North Shore residents expressed concern that a “religious colony” might be being planned like the one in South Dakota.
When KARE 11 visited the heavily wooded land we saw an entrance road, an excavation vehicle, and a sign stating, “No Trespassing.”
Records show Jeffs received a permit in December to build a 5,760 square-foot building deep in the property. It’s described as “pole barn” – but with living space and a septic system.
“I’ve heard that one before,” chuckled Karl Von Rump, remembering the first building to go up next to his Black Hills cabin. “To get the permits they said it was a horse barn,” he said.
KARE 11’s cameras were on hand over the course of three days in January as attorney Alan Mortensen tried to find Seth Jeffs and serve official legal documents.
The attorney checked both the purchased property and the cabin where Seth had been reportedly staying in northern Minnesota multiple times.
“No one’s home, unfortunately,” he said after stopping at the cabin.
But KARE 11 was able to discover business records in which Jeffs listed two addresses in the Twin Cities area. There was a mail drop in Eden Prairie and a house in Bloomington.
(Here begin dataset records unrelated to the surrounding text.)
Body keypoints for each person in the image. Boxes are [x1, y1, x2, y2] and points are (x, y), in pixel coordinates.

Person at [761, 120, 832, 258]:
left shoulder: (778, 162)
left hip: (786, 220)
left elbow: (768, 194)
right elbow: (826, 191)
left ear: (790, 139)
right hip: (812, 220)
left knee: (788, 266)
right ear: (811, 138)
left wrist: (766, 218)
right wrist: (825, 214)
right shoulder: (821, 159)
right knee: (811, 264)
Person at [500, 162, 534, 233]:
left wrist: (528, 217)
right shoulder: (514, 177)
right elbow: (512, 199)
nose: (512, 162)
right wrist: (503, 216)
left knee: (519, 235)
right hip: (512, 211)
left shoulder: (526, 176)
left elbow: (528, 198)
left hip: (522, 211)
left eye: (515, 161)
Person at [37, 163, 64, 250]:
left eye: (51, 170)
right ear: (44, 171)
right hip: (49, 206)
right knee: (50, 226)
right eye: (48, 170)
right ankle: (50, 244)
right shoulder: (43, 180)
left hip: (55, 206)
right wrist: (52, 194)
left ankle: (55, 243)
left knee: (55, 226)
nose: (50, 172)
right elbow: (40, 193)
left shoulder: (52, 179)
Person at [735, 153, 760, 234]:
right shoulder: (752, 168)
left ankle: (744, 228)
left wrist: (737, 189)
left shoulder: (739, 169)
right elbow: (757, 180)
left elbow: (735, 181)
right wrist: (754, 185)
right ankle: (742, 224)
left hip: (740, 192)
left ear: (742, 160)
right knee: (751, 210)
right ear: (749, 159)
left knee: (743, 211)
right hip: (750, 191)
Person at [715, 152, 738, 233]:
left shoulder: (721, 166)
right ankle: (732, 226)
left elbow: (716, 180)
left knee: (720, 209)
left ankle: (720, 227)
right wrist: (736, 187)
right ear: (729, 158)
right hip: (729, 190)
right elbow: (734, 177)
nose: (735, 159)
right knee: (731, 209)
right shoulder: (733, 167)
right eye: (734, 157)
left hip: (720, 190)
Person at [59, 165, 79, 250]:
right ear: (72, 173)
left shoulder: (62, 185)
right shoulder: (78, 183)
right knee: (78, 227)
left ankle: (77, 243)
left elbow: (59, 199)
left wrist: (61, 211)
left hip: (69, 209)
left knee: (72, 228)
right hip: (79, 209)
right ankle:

That’s where we spotted Jeffs – and watched as the attorney finally served him with court papers from Utah.
“We had process servers trying to serve him on several different matters all over the country, and he’s always slipped through,” Mortensen said moments later. “So, this is a big day.”
Minutes after the legal papers were served, KARE 11 reporter A.J. Lagoe knocked on the door asking to speak to Jeffs. Nobody answered.
Emails to Jeffs' business also went unanswered.
Attempting to seize property
While in Minnesota, Mortensen also filed documents aimed at placing liens on Seth Jeffs' property – including the 40 acres in northern Minnesota.
The court papers involve a $16 million judgment another child bride is trying to collect. Elissa Wall won her case against Warren Jeffs and the FLDS church in 2017.
Mortensen told KARE 11 he believes the cash used to buy the Minnesota property came from FLDS church-related funds. If a court agrees, victims could seize the property and prevent a new religious compound.
“It’s our goal with these civil judgments to like whack-a-mole,” the attorney said. “When they pop their head up, to whack ‘em down.”
The Von Rumps say they wish someone would have intervened before Seth Jeffs and the FLDS moved in next door to their dream retirement home.
“I hope it doesn’t happen in Minnesota,” Karl said.